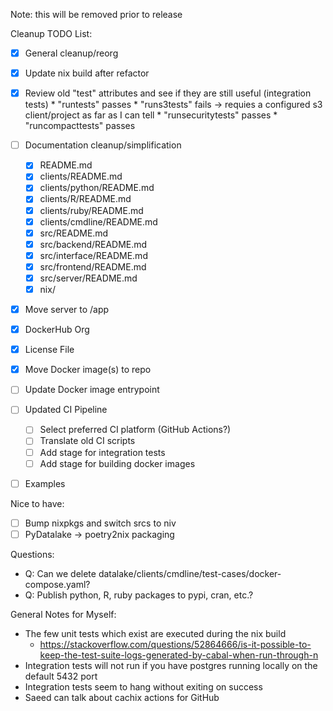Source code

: Note: this will be removed prior to release

Cleanup TODO List:

* [X] General cleanup/reorg
* [X] Update nix build after refactor
* [X] Review old "test" attributes and see if they are still useful (integration tests)
        * "runtests" passes
        * "runs3tests" fails -> requies a configured s3 client/project as far as I can tell
        * "runsecuritytests" passes
        * "runcompacttests" passes
* [ ] Documentation cleanup/simplification

    * [X] README.md
    * [X] clients/README.md
    * [X] clients/python/README.md
    * [X] clients/R/README.md
    * [X] clients/ruby/README.md
    * [X] clients/cmdline/README.md
    * [X] src/README.md
    * [X] src/backend/README.md
    * [X] src/interface/README.md
    * [X] src/frontend/README.md
    * [X] src/server/README.md
    * [X] nix/
* [X] Move server to /app
* [X] DockerHub Org
* [X] License File
* [X] Move Docker image(s) to repo
* [ ] Update Docker image entrypoint
* [ ] Updated CI Pipeline
    * [ ] Select preferred CI platform (GitHub Actions?)
    * [ ] Translate old CI scripts
    * [ ] Add stage for integration tests
    * [ ] Add stage for building docker images
* [ ] Examples

Nice to have:
* [ ] Bump nixpkgs and switch srcs to niv 
* [ ] PyDatalake -> poetry2nix packaging

Questions:
* Q: Can we delete datalake/clients/cmdline/test-cases/docker-compose.yaml?
* Q: Publish python, R, ruby packages to pypi, cran, etc.?

General Notes for Myself:
* The few unit tests which exist are executed during the nix build
    * https://stackoverflow.com/questions/52864666/is-it-possible-to-keep-the-test-suite-logs-generated-by-cabal-when-run-through-n
* Integration tests will not run if you have postgres running locally on the default 5432 port
* Integration tests seem to hang without exiting on success
* Saeed can talk about cachix actions for GitHub 
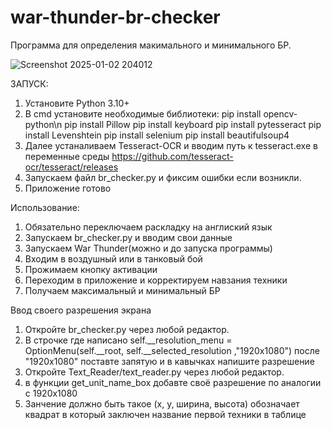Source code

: # war-thunder-br-checker
Программа для определения макимального и минимального БР.

![Screenshot 2025-01-02 204012](https://github.com/user-attachments/assets/79e4f771-62e4-465a-83ba-307522663b39)



ЗАПУСК:
1. Установите Python 3.10+
2. В cmd установите необходимые библиотеки:
   pip install opencv-python\n
   pip install Pillow
   pip install keyboard
   pip install pytesseract
   pip install Levenshtein
   pip install selenium
   pip install beautifulsoup4
3. Далее устаналиваем Tesseract-OCR и вводим путь к tesseract.exe в переменные среды
   https://github.com/tesseract-ocr/tesseract/releases
4. Запускаем файл br_checker.py и фиксим ошибки если возникли.
5. Приложение готово

Использование:
1. Обязательно переключаем раскладку на англиский язык
2. Запускаем br_checker.py и вводим свои данные
3. Запускаем War Thunder(можно  и до запуска программы)
4. Входим в воздушный или в танковый бой
5. Прожимаем кнопку активации
6. Переходим в приложение и корректируем навзания техники
7. Получаем максимальный и минимальный БР

Ввод своего разрешения экрана
1. Откройте br_checker.py через любой редактор.
2. В строчке где написано self.__resolution_menu = OptionMenu(self.__root, self.__selected_resolution ,"1920x1080") после "1920x1080" поставте запятую и в кавычках напишите разрешение
3. Откройте Text_Reader/text_reader.py через любой редактор.
4. в функции get_unit_name_box добавте своё разрешение по аналогии с 1920x1080
5. Занчение должно быть такое (x, y, ширина, высота) обозначает квадрат в который заключен название первой техники в таблице

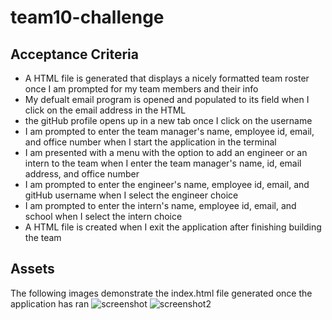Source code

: # team10-challenge

## Acceptance Criteria
 - A HTML file is generated that displays a nicely formatted team roster once I 
am prompted for my team members and their info
- My defualt email program is opened and populated to its field when I click on
the email address in the HTML
- the gitHub profile opens up in a new tab once I click on the username
- I am prompted to enter the team manager's name, employee id, email, and 
office number when I start the application in the terminal
- I am presented with a menu with the option to add an engineer or an intern
to the team when I enter the team manager's name, id, email address, and office number
- I am prompted to enter the engineer's name, employee id, email, and gitHub username
 when I select the engineer choice
- I am prompted to enter the intern's name, employee id, email, and school when I select the
intern choice
- A HTML file is created when I exit the application after finishing building the team

## Assets
The following images demonstrate the index.html file generated once the application has ran
![screenshot](https://user-images.githubusercontent.com/115738225/216138058-02f5f1d9-2fa7-4801-a5fd-bf941a0b00cd.jpeg)
![screenshot2](https://user-images.githubusercontent.com/115738225/216138188-22567cb3-5b5f-4491-9d6c-a06cc6765c26.jpeg)
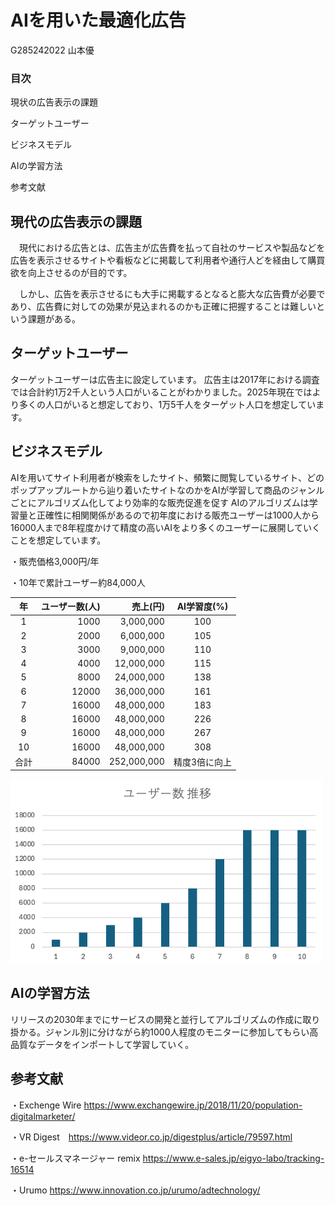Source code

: 
# AIを用いた最適化広告

G285242022 山本優 

### 目次
現状の広告表示の課題 

ターゲットユーザー

ビジネスモデル

AIの学習方法

参考文献


## 現代の広告表示の課題 


　現代における広告とは、広告主が広告費を払って自社のサービスや製品などを広告を表示させるサイトや看板などに掲載して利用者や通行人どを経由して購買欲を向上させるのが目的です。

　しかし、広告を表示させるにも大手に掲載するとなると膨大な広告費が必要であり、広告費に対しての効果が見込まれるのかも正確に把握することは難しいという課題がある。


## ターゲットユーザー


ターゲットユーザーは広告主に設定しています。
広告主は2017年における調査では合計約1万2千人という人口がいることがわかりました。2025年現在ではより多くの人口がいると想定しており、1万5千人をターゲット人口を想定しています。



## ビジネスモデル 


AIを用いてサイト利用者が検索をしたサイト、頻繁に閲覧しているサイト、どのポップアップルートから辿り着いたサイトなのかをAIが学習して商品のジャンルごとにアルゴリズム化してより効率的な販売促進を促す
AIのアルゴリズムは学習量と正確性に相関関係があるので初年度における販売ユーザーは1000人から16000人まで8年程度かけて精度の高いAIをより多くのユーザーに展開していくことを想定しています。

・販売価格3,000円/年

・10年で累計ユーザー約84,000人


|年| ユーザー数(人) | 売上(円) | AI学習度(%) |
|:-:|-----------:|------------:|:------------:|
|1| 1000       | 3,000,000 |     100    |
|2| 2000     | 6,000,000 |    105    |
|3| 3000       | 9,000,000 |     110     |
|4| 4000       | 12,000,000 |      115      |
|5| 8000       | 24,000,000 |    138    |
|6| 12000   | 36,000,000 |    161   |
|7|16000|48,000,000|183|
|8|16000|48,000,000|226|
|9|16000|48,000,000|267|
|10|16000|48,000,000|308|
|合計|84000|252,000,000|精度3倍に向上|

<img width=500 alt="ユーザー数推移"  src="gurafu1.png">

## AIの学習方法

リリースの2030年までにサービスの開発と並行してアルゴリズムの作成に取り掛かる。ジャンル別に分けながら約1000人程度のモニターに参加してもらい高品質なデータをインポートして学習していく。


## 参考文献

・Exchenge Wire  https://www.exchangewire.jp/2018/11/20/population-digitalmarketer/

・VR Digest　https://www.videor.co.jp/digestplus/article/79597.html

・e-セールスマネージャー remix https://www.e-sales.jp/eigyo-labo/tracking-16514

・Urumo https://www.innovation.co.jp/urumo/adtechnology/


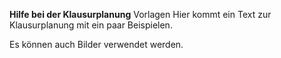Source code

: **Hilfe bei der Klausurplanung** Vorlagen Hier kommt ein Text zur Klausurplanung mit
ein paar Beispielen.

Es können auch Bilder verwendet werden.
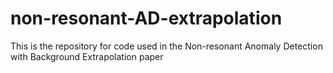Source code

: # non-resonant-AD-extrapolation
This is the repository for code used in the Non-resonant Anomaly Detection with Background Extrapolation paper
::::::::
• [JOB ITEM]:
Find every line in the material that contains the word "clients" and copy each one.

• [ANSWER SPACE]:
    * [X] clients/README.md
    * [X] clients/python/README.md
    * [X] clients/R/README.md
    * [X] clients/ruby/README.md
    * [X] clients/cmdline/README.md
* Q: Can we delete datalake/clients/cmdline/test-cases/docker-compose.yaml?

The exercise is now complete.